Of course this is a life long in my past, but it still irks me how many students are forced to learn how to game the system like this because they have to pay for parking. Perhaps not forced, but sometimes it's just not financially feasible for a zero-income college student to pay $9 a day to park on campus.
A much simpler "hack" occurred to me recently. Suppose you wanted to store your car for a long time in a gated garage that also holds ZipCars.
Drive your car in and take a ticket as normal. When it's time to leave, book a ZipCar for one hour. Grab its parking pass and use it to exit the garage with your car. Park on the street nearby, walk the pass back to the ZipCar.
Are there typically countermeasures in place for this? Match the pass to the license plate with ANPR? Don't allow an exit without a corresponding entrance? Sucks for the next person to use the ZipCar. But how will they know it was you? Are video archives good enough to find the plate associated with a particular card swipe without a ton of manual effort?
(Assume you're trying to store a car for a month or more.
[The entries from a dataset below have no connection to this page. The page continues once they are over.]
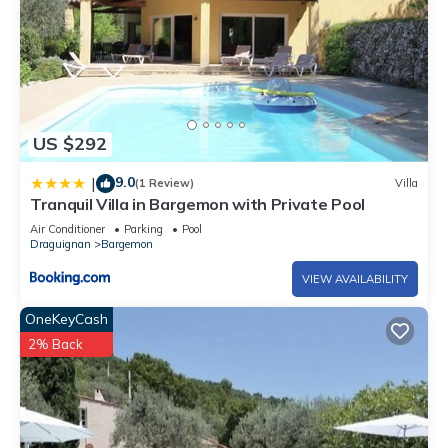
US $292
9.0
|
(1 Review)
Villa
Tranquil Villa in Bargemon with Private Pool
Air Conditioner
Parking
Pool
Draguignan
Bargemon
VIEW AVAILABILITY
OneKeyCash
2% Back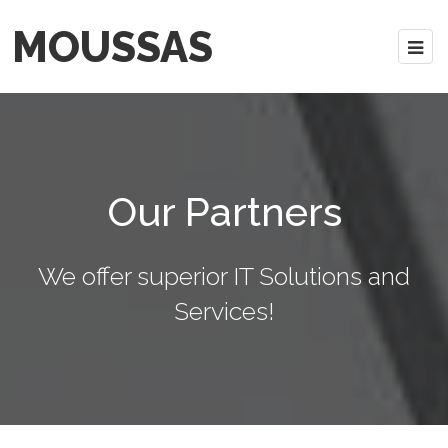
MOUSSAS
Our Partners
We offer superior IT Solutions and
Services!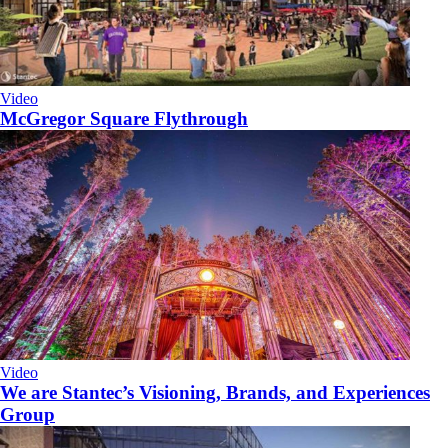
Video
McGregor Square Flythrough
Video
We are Stantec’s Visioning, Brands, and Experiences
Group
At a fairly normal Chicago visitor parking rate of $25 for 2 hours, that would cost $9,000.)
There are protections to this type of abuse in just about every comercial parking system -- so much so it is not even listed in advantages/features for most of their marketing materials. It is commonly refereed to Single Entrance Gate or Stateful Egress; basically the card is tracked in a stateful database and is either in use (it has been used to enter but not yet to exit) or not in use (it has exited since its last entry). If you attempt to use the card for entry when it is in the "in use" state it will deny and log the action.
Edited to add: For the next common "game" on this line "why dont you just walk past and card swipe exit" you will note the cameras positioned at the card terminals at all of these lots for this issue. Basically they will have a record of: your license plates for the entry/exists (the sipes and video systems have timecodes that can be matched) and of your person walking by on foot to trigger the exit state.
> Are there typically countermeasures in place for this?
The cost of the zip car + the hassle of booking the zipcar, walking from to it to grab the card, driving your car out and finding parking, then walking back to the car.
I would emphasize that this method requires finding parking outside the parking garage. Around where I live, that could be a long walk back to the garage (and paying a meter...)
Eventually, somebody would notice the car there and remove it by tow truck. Most garages need parking passes or have assigned numbers or something. When someone complains is usually when someone gets towed.
When they caught him (he parked in the wrong lot or something) he admitted everything, paid $80, and offered to help them catch others doing the same thing.
He told them to change the end-of-day expiry time to 1 minute earlier than normal, tow everyone with a ticket that expires at the usual time.